> _INSTRUCTIONS TO FOLLOW_: All lines in the records that carry the string "left" are to be shown.

Top of DATA IN THIS EXERCISE

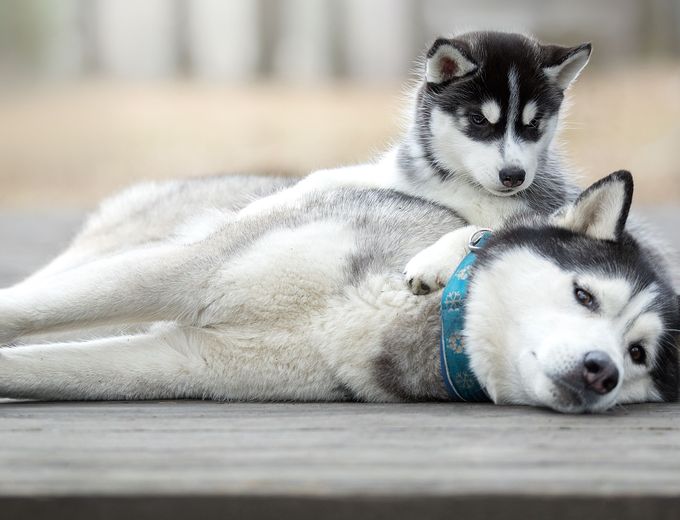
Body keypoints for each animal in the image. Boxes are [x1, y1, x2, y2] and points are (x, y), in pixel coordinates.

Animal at [242, 32, 592, 228]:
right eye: (478, 120)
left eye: (533, 124)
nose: (514, 176)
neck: (452, 181)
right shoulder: (395, 176)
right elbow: (320, 177)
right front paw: (252, 209)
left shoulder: (542, 210)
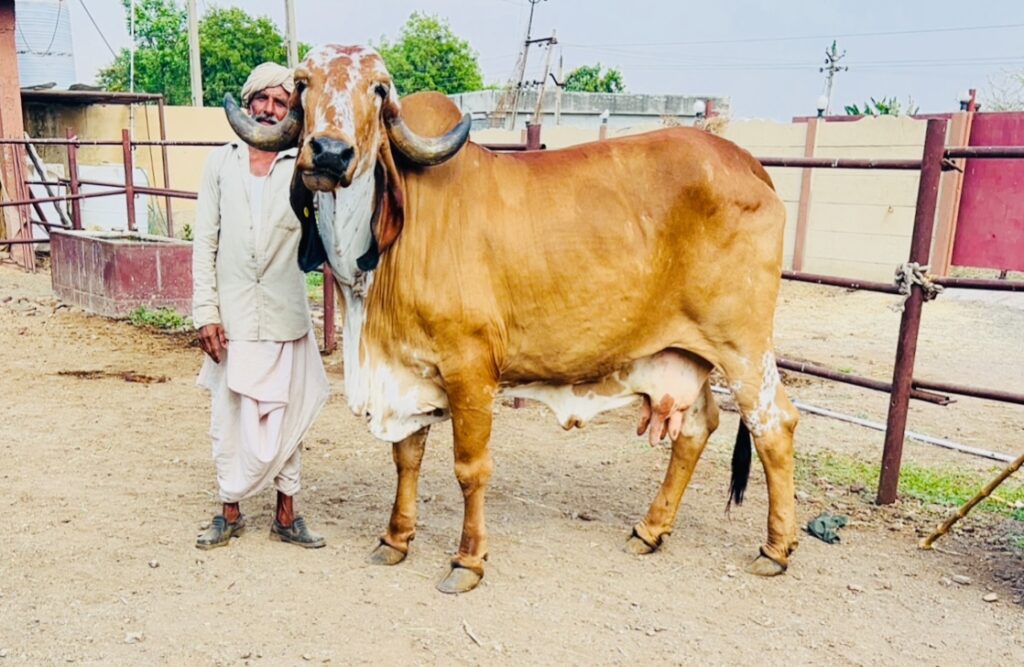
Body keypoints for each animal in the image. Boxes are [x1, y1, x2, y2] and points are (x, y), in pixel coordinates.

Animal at [224, 44, 800, 594]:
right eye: (303, 84)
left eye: (379, 88)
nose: (329, 151)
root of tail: (746, 160)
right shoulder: (408, 370)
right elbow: (406, 458)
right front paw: (395, 539)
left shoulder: (470, 369)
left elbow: (470, 469)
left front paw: (468, 560)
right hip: (684, 352)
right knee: (698, 427)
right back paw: (650, 529)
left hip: (743, 347)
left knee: (774, 426)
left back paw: (775, 549)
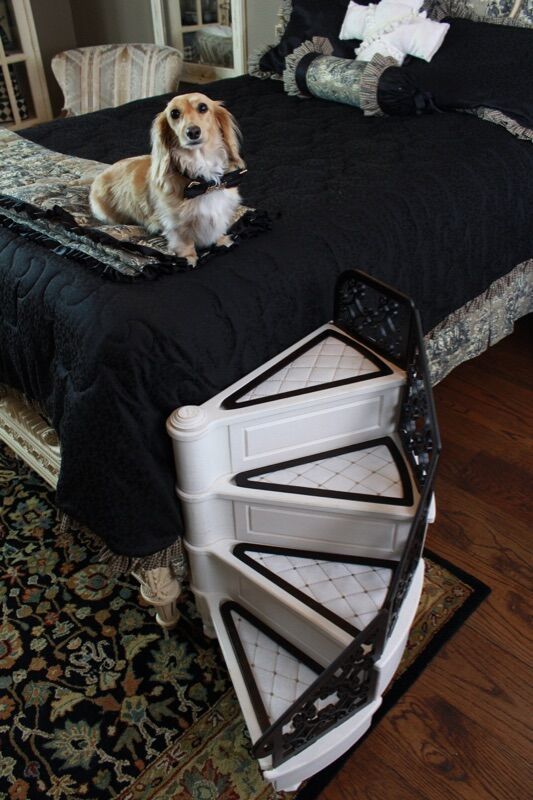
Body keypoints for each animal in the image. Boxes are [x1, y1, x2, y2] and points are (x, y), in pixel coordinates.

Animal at [89, 90, 245, 266]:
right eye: (174, 113)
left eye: (203, 107)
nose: (192, 132)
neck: (203, 183)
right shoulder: (176, 224)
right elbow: (185, 242)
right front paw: (189, 259)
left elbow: (218, 230)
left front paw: (223, 242)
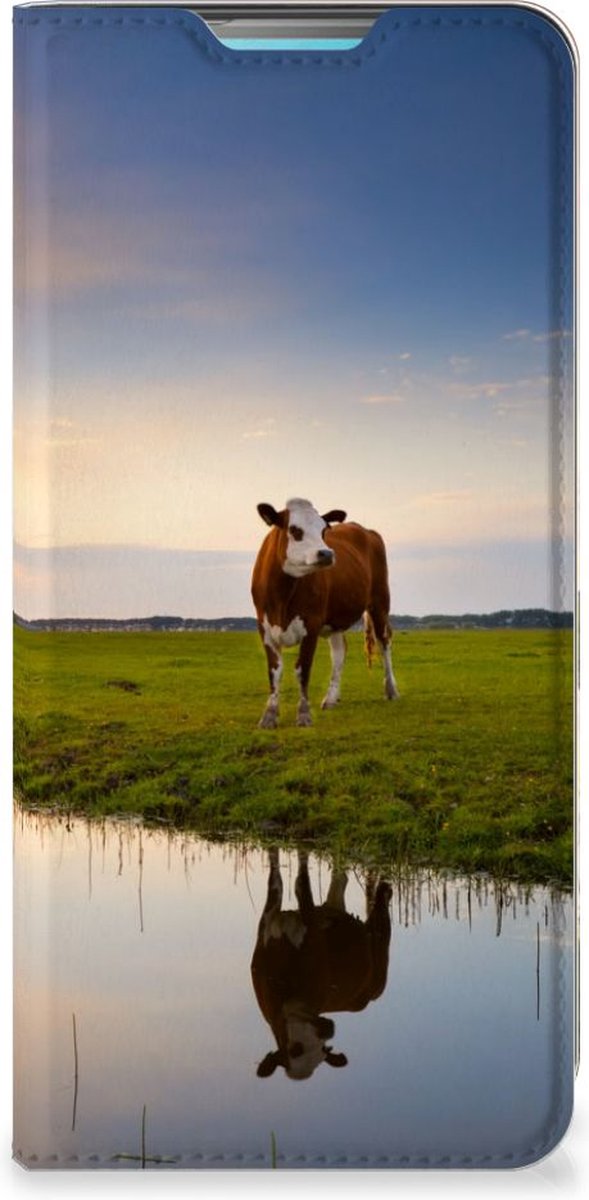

Bottom of DATA IN THIS EXERCISE

> _OUTPUT FOR THIS EXERCISE_:
left eye: (533, 124)
left shoulder: (542, 210)
left eye: (379, 88)
left shoulder: (470, 369)
left elbow: (470, 469)
left front paw: (468, 560)
left hip: (743, 347)
left knee: (774, 426)
left back paw: (775, 549)
left eye: (203, 107)
left elbow: (218, 230)
left front paw: (223, 242)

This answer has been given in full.